Norway Bike Clubs Set Aside Differences To Honor Rampage Victims
A thousand bikers from rival Norwegian clubs struck an unprecedented truce July 26, 2011 to lay flowers on a shore facing the island where 68 youths perished in a crazed gun rampage.
"We've got Hell's Angels, Coffin Cheaters and Outlaws riding side-by-side out here tonight -- the first time these gangs have ever ridden together," biker Henrik Bauer Larsen told AFP International News on Lake Tyrifjorden, staring out on Utoeya island.
"These groups are not friends," Larsen said of the horn-tooting, leather-clad hordes on wheels. "Normally, they fight tough -- but we agreed there would be no politics here, that everyone would stand together. In each of these clubs, someone knew people hit on the island -- we just wanted to pay our respects to the victims and their families."

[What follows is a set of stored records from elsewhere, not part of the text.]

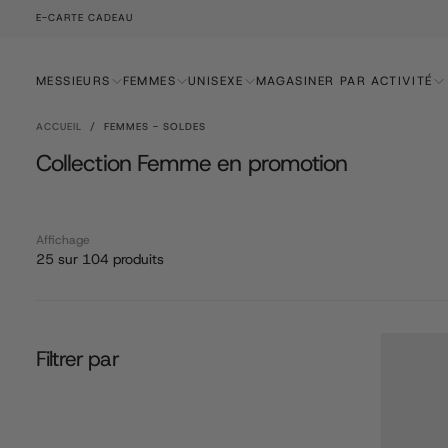
E-CARTE CADEAU
PASSER
AU
CONTENU
MESSIEURS
FEMMES
UNISEXE
MAGASINER PAR ACTIVITÉ
ACCUEIL
/
FEMMES - SOLDES
Collection Femme en promotion
Affichage
25 sur 104 produits
Filtrer par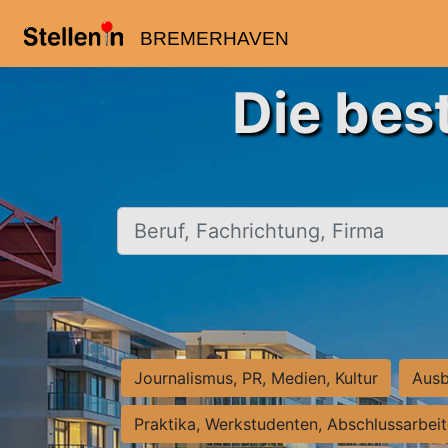
BREMERHAVEN
Die bes
Beruf, Fachrichtung, Firma
Journalismus, PR, Medien, Kultur
Ausb
Praktika, Werkstudenten, Abschlussarbei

Holding the hand of his fellow-biker girlfriend, Larsen said 550 riders had come from the Norwegian Motorcycle Union, a big Harley Davidson crew that runs a convoy once a year to mark a major event.
Hundreds more joined from Bergen and other cities on equally-feted German or Japanese bikes.
"The truce won't last," Larsen admitted, "but even the police bikers wanted to join in when they saw Tommy's Facebook invitation on Facebook on Sunday," beckoning over his pal who had came up with the idea.
"They cleared our way from Oslo out to Sundvolden, and arranged for us to have space for the bikes out here so we could go down to the shore," added Tommy Hansen. "It's the biggest bike convoy in Nordic history. People have come from all over Scandinavia and people on their holidays have joined in on the road -- we just wanted to show our sympathy."
Another biker, Christian Andre Hellebergshaughen, a Harley-mad bike store-worker in Oslo, summed up the mood, saying everyone wanted "to pay our respects to the victims ... of this crazy, crazy man."
The riders had all learned how Anders Behring Breivik's lawyer, Geir Lippestad, described his client earlier in the day as "insane", in a clear hint at his line of defense should the case come to trial.
One woman, who sat pensively by herself on the shore watching a police mini-submarine maintain its search for those still "missing" in the high waters around Utoeya, said there might not be much point.
"Giving that man a platform from which to spread his manifesto of hate will achieve nothing -- whatever is decided, he will never be allowed back out into society," the woman, who declined to give her name, said after her pilgrimage.
Across the water, a mini-shrine has sprung up to the dead, where gut-wrenching pictures drawn by young children depict lost brothers and sisters in the water crying for help.